Verified normalization outputs:

  • "Batman - City of Light""batman city of light"
  • "Batman: City of Light""batman city of light"
  • "Batman City of Light""batman city of light"
  • "Batman & Robin""batman & robin" (ampersand preserved; does NOT collapse to "batman robin") ✓
  • "X-Men""x men", "X Men""x men" (same series, acceptable)
  • "S.H.I.E.L.D.""s h i e l d", "SHIELD""shield" (NOT equal — no false positive across acronym styles) ✓

Over-match analysis

The one new behavior worth naming: a partial query like "Batman City" previously did NOT contains-match "Batman: City of Light" (the colon blocked strings.Contains). After the patch it does, because both normalize to strings where "batman city" is a substring of "batman city of light". This is an acceptable trade-off — the contains branch awards +25 and sets nameMatch, but all other scoring factors (year, issue count, publisher, recency) differentiate further. This is strictly within the existing fuzzy-matching design intent and is not a correctness bug.

Tests

Four new ScoreVolumes unit tests (structured_test.go:264–295):

  1. Dash variant ("Batman - City of Light" vs "Batman: City of Light") → nameMatch=true. Non-tautological: was false before the patch (the old nameLower path had strings.Contains("batman: city of light", "batman - city of light") = false). ✓
  2. Space variant ("Batman City of Light" vs "Batman: City of Light") → nameMatch=true. Non-tautological: was false before the patch (the colon in the volume name blocked the old contains check). ✓
  3. Different series ("Superman" vs "Batman: City of Light") → nameMatch=false. ✓
  4. Partial/contains ("Batman" vs "Batman: City of Light") → nameMatch=true. Valid regression test for the contains branch via the new code path; however this behavior was already true before the patch (old code: strings.Contains("batman: city of light", "batman") = true). It does not specifically exercise the new separator normalization. Minor only.

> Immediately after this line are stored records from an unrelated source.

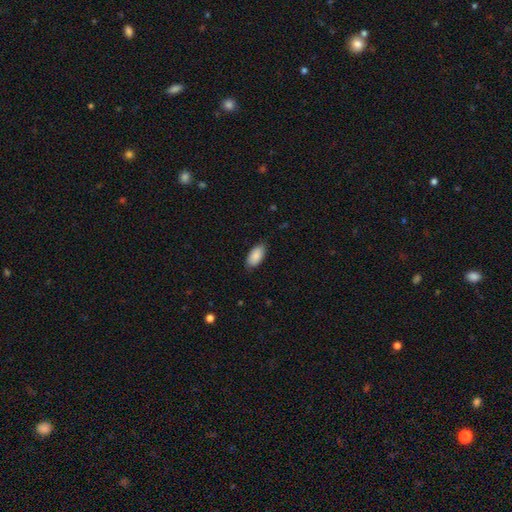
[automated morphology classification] This is clearly a smooth galaxy (88%). How rounded: clearly in between (94%). Merging: clearly none (82%).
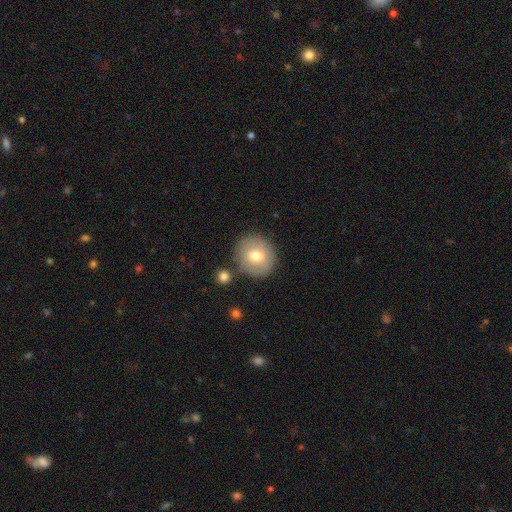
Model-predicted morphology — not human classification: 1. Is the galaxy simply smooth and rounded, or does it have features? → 69% smooth, 23% featured or disk, 8% star or artifact.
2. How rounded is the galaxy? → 85% round, 14% in between, 1% cigar-shaped.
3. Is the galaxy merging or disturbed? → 78% none, 11% minor disturbance, 7% merger, 3% major disturbance.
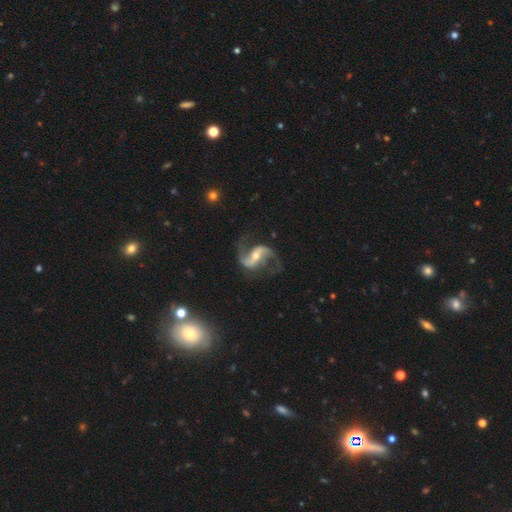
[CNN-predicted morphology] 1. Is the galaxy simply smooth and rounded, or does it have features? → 92% featured or disk, 4% star or artifact, 3% smooth.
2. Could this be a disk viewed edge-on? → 98% no, 2% yes.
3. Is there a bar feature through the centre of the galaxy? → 43% strong, 37% weak, 20% no.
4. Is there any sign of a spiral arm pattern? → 98% yes, 2% no.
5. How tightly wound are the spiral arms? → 64% loose, 31% medium, 5% tight.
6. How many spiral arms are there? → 94% 2, 2% 1, 1% can't tell, 1% 3, 1% 4, 1% more than 4.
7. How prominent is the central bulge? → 47% moderate (tied), 47% small (tied), 3% large, 2% none, 1% dominant.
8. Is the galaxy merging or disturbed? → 76% none, 14% minor disturbance, 9% major disturbance, 2% merger.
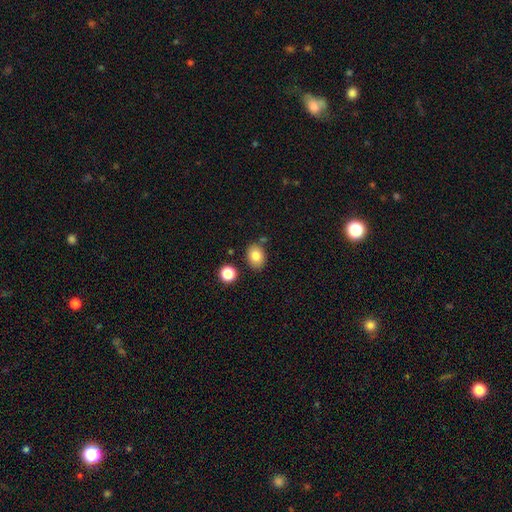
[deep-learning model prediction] The model was most divided on "how rounded": in between: 65%, round: 34%, cigar-shaped: 1%. More confident: smooth or featured — smooth (83%); merging — none (80%).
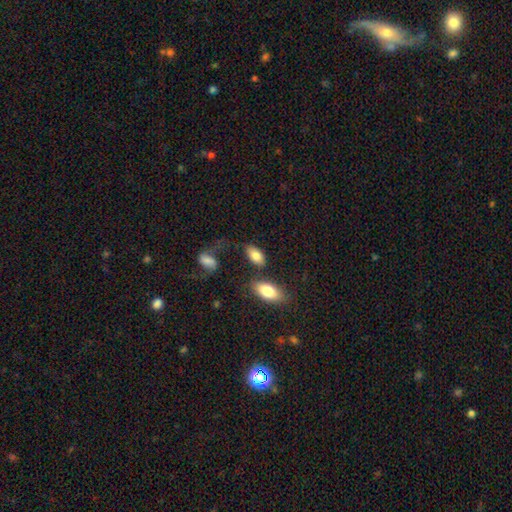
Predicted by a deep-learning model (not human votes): Q: Smooth or featured?
A: smooth (83%); runner-up: featured or disk (9%)
Q: How rounded?
A: in between (92%); runner-up: cigar-shaped (4%)
Q: Merging?
A: none (69%); runner-up: minor disturbance (16%)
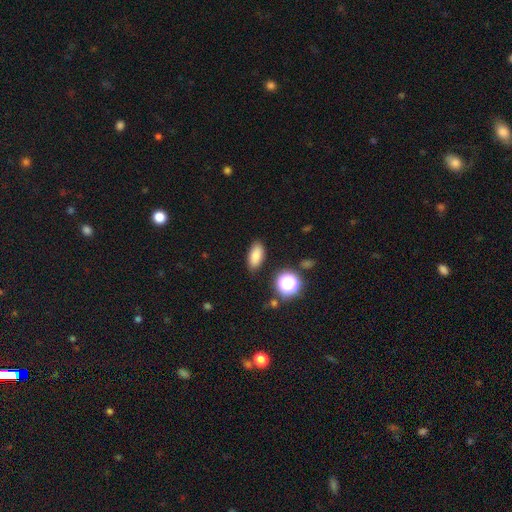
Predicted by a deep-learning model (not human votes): smooth 81%, star or artifact 11%, featured or disk 7%. Down the decision tree: how rounded — in between (85%); merging — none (85%).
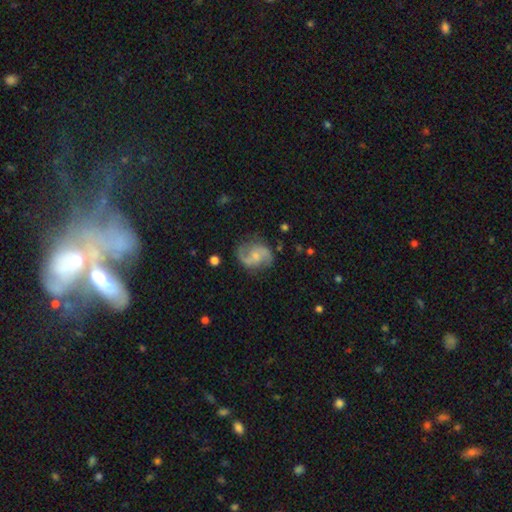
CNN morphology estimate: Q: Smooth or featured?
A: featured or disk (83%); runner-up: smooth (11%)
Q: Edge-on disk?
A: no (98%); runner-up: yes (2%)
Q: Bar?
A: no (55%); runner-up: weak (37%)
Q: Spiral arms?
A: yes (96%); runner-up: no (4%)
Q: Spiral winding?
A: medium (45%); runner-up: loose (43%)
Q: Spiral arm count?
A: 2 (92%); runner-up: can't tell (3%)
Q: Bulge size?
A: small (60%); runner-up: moderate (28%)
Q: Merging?
A: none (76%); runner-up: minor disturbance (16%)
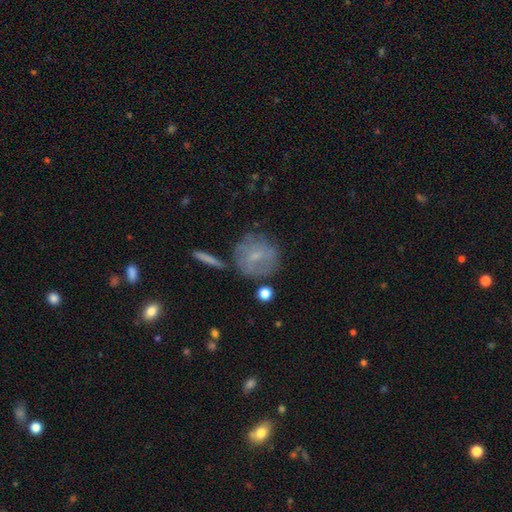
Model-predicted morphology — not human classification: Smooth or featured: smooth — 52% (featured or disk — 38%)
How rounded: round — 81% (in between — 17%)
Merging: none — 65% (minor disturbance — 19%)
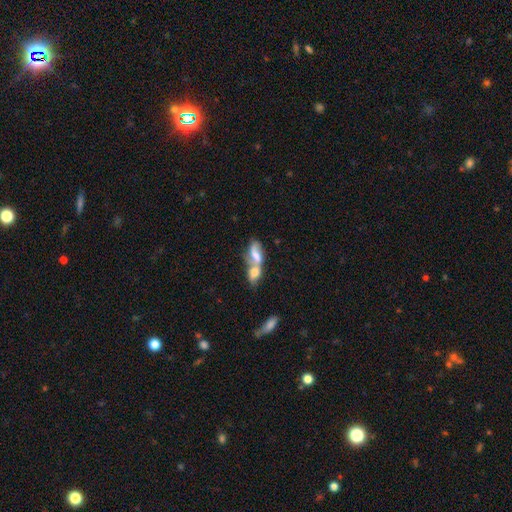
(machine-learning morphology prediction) This is possibly a smooth galaxy (50%). How rounded: likely in between (78%). Merging: likely merger (77%).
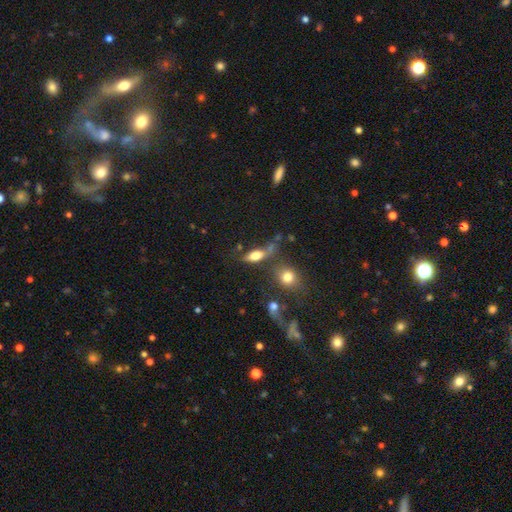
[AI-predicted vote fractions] Smooth or featured? smooth (69%)
How rounded? in between (74%)
Merging? none (50%)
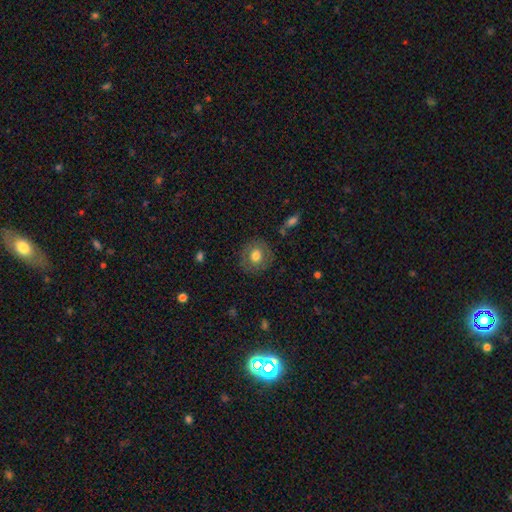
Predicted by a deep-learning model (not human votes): Q: Smooth or featured?
A: smooth (66%); runner-up: featured or disk (26%)
Q: How rounded?
A: round (87%); runner-up: in between (12%)
Q: Merging?
A: none (84%); runner-up: minor disturbance (11%)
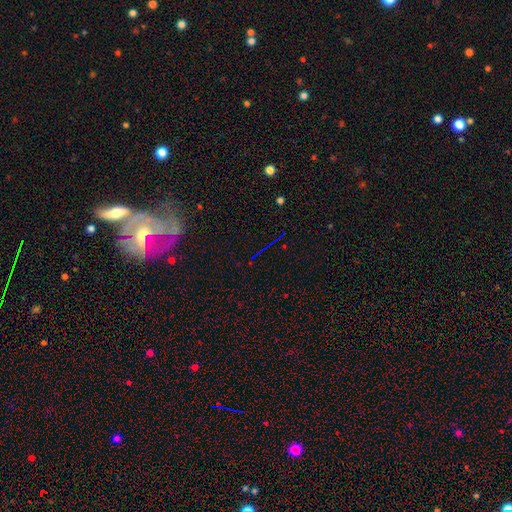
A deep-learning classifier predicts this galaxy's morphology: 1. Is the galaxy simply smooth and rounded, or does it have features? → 76% star or artifact, 12% featured or disk, 11% smooth.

Two new httptest.Server journey tests (structured_test.go:2022–2077):

  • Both mock a ComicVine volume named "Batman: City of Light" and an issue #5, then query with the dash and space variants. Assert HaveLen(1) (structured path fires, not fuzzy fallback) and SeriesNumber ≈ 5. Non-tautological — these journeys require nameMatch=true to route through the structured issue-#-filtered path; without the patch, the structured path would be skipped and a fuzzy result set (or empty set) would be returned instead. ✓

[MINOR] internal/metadata/comicvine/structured_test.go:288 — partial/contains test does not exercise new normalization
The "Batman" vs "Batman: City of Light" It passes both before and after the patch ("batman" was always a substring of "batman: city of light"). It is a valid regression guard for the contains branch but does not specifically test that separator normalization enabled a new contains match. Consider adding a case where normalization is the enabling factor for the contains path (e.g. "Batman City" vs "Batman: City of Light"). Does not block.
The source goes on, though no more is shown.